While the Julia ecosystem has excellent modular packages, users often have to work with multiple dependencies (BioSequences, XAM, etc.). BioToolkit aims to provide a complete experience with a focus on performance and ease of use, aiming to be a drop-in solution for common bioinformatics pipelines. This package was originally intended to be a replacement of biopython but it also contains some features from R’s biocomputing library (Bioconductor) as well. The main advantage over R’s biocomputing library is use of multi-threading and CUDA which can be used for certain functions with O(N^2) complexity, this should make BioToolkit.jl faster however that has not been tested yet.
Performance Comparison
It features original implementations optimized for speed. Preliminary benchmarks show significant improvements over Python baselines and competitive performance within the Julia ecosystem:
- Hamming Distance: Upto 328× faster than Biopython.
- BED Parsing: 5× faster than existing Julia parsers.
- Phylogenetics (NJ Tree): 168× faster than Biopython.
- GPU Acceleration: Native CUDA support for k-mer counting and coverage histograms.
(More benchmarks are available in the repository along with code used to benchmark it against biopython).
Feature Highlights
It has API for:
- Sequence: Transcription, translation, codon usage (CAI), k-mer analysis.

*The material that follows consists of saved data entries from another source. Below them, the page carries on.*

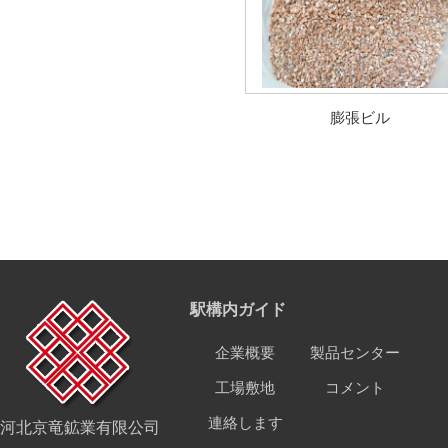
膨張ビル
駅構内ガイド
企業概要
製品センター
工場敷地
コメント
連絡します
河北京竜鉱業有限公司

- Structure: PDB/mmCIF parsing, superposition (Kabsch), SASA, contact maps.
- Omics: Differential expression, single-cell workflows, GWAS, epigenomics.
- I/O: Readers for FASTA, FASTQ, BAM, BED, GFF, VCF, and GenBank.
and many more.
Installation
The package is currently unregistered but can be installed via:
julia
using Pkg
Pkg.add(url="https://github.com/Aditya747S/BioToolkit.jl.git")
Links
As this is an initial development release (v0.1.0-dev), there can be rough edges, all suggestions and criticisms are welcome.